The Clio’s one of the more enjoyable small cars to drive, and its turbocharged TCe petrol engines are nippy and frugal – but it can feel a bit bumpy on rough roads
It may be tempting to fit the Clio with the cheapest petrol engine – the 1.2-litre 75hp model – but it’s best not to. It’s slow and not particularly frugal. Models with this engine are also not as keenly priced as first appears because they’re the only models to come in Expression trim, which doesn’t even have air conditioning.
The 0.9-litre TCe petrol models, however, get air-con as standard and are both more powerful and better on fuel than the 1.2-litre model, thanks to having a turbocharger. The 90hp TCe petrol is perfect for town driving – it has instant acceleration at city speeds and doesn’t feel out its depth on the motorway. It’ll return official fuel economy of 60.1mpg compared to the 50.4mpg the 1.2-litre model will manage.
The TCe 120 petrol model is a better choice if you often use the motorway. It gets from 0-62mph in nine seconds dead – three seconds quicker than the 90hp model – and you’ll not notice a huge difference in fuel economy between the two.
The turbo petrol is a peach in town while the diesel has the oomph to deal with the motorway
For the best fuel economy, of course, you want a diesel. The dCi 90hp model returns galactic fuel economy of 91.1mpg, but make sure you’re going to drive enough miles to offset the fact that it costs £1,000 more than an equivalent petrol.
That price differential stretches to £1,200 when you compare the top-of-the-range 110hp dCi diesel to the comparable 120hp petrol and, because it returns official fuel economy of 80.4mpg, it’ll take longer to make your money back at the pumps. That said, of all the engines it feels the most effortless on the motorway thanks to its extra pulling power.
The Clio is a car that will always feel at its best in the city, no matter which engine you choose.
The Renault’s light controls mean it’s easy to drive a low speeds and its tight turning circle gives great manoeuvrability. There is a fairly big blind spot to contend with around the rear windscreen, but that’s a problem on most modern small cars, and mid-range Clios come with rear parking sensors that make it less of an issue. The most annoying thing is the car’s suspension, which can jiggle you around a bit and never truly seems to settle. A Ford Fiesta does a much better job of absorbing bumps.
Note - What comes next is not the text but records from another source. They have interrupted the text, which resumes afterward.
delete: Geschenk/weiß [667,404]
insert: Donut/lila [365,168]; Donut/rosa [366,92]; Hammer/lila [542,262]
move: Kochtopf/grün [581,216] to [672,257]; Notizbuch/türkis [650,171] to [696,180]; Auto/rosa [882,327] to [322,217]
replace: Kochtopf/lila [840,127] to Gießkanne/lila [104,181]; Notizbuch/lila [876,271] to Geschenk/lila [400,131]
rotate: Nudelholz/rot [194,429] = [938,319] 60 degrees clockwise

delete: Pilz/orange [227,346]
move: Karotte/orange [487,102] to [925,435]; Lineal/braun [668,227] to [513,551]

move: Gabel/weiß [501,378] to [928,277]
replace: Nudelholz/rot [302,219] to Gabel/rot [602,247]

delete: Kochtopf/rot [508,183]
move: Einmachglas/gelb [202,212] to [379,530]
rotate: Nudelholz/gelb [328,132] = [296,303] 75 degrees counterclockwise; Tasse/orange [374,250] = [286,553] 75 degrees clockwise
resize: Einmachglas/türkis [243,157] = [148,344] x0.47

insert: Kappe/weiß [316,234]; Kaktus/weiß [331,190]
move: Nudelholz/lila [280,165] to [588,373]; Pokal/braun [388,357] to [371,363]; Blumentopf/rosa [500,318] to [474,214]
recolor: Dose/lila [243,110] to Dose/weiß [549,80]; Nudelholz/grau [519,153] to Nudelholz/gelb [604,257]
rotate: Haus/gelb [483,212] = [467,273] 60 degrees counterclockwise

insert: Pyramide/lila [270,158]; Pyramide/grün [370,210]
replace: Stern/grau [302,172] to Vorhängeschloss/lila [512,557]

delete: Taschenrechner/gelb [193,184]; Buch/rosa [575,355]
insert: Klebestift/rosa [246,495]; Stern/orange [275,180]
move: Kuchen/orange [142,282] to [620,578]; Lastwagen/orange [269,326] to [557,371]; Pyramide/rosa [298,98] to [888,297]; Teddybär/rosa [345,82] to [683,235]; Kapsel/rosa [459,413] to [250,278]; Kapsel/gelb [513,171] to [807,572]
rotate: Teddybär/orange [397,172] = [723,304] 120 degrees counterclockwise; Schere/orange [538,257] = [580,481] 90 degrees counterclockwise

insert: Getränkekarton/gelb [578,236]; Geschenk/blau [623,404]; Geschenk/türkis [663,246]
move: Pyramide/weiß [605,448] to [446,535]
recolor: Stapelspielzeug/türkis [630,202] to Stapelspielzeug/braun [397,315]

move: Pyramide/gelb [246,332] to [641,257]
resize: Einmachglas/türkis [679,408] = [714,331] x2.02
The Clio can still hold its own on a country road, though – only the Fiesta is more enjoyable to drive. The Renault’s pointy steering gives you the confidence to turn into corners without having to make any last minute adjustments and there’s not much body lean to worry about, although the Clio’s tall body does accentuate what lean there is. The Fiesta edges in front, though, because it has the Renault’s positives and adds suspension that’s much more settled on bumpy country roads.
The 90hp diesel and 120hp petrol Clios are available with an automatic gearbox but it dents acceleration in town and adds £1,000 to the asking price. Needless to say, you should only choose it if your licence dictates it.
Auto or not, on the motorway the Clio starts to feel out of its comfort zone, especially if you choose the 75hp petrol engine which runs out of puff at the national limit. The 120hp petrol engine is quieter at a cruise and has power to spare, but the expensive 110hp diesel is even more hushed at speed and feels punchier.
Safety also looks pretty strong thanks to a five-star rating from Euro NCAP. However a lack of automatic emergency braking, and the fact the Clio was evaluated back in 2012 means that newer rivals such as the SEAT Ibiza are even safer.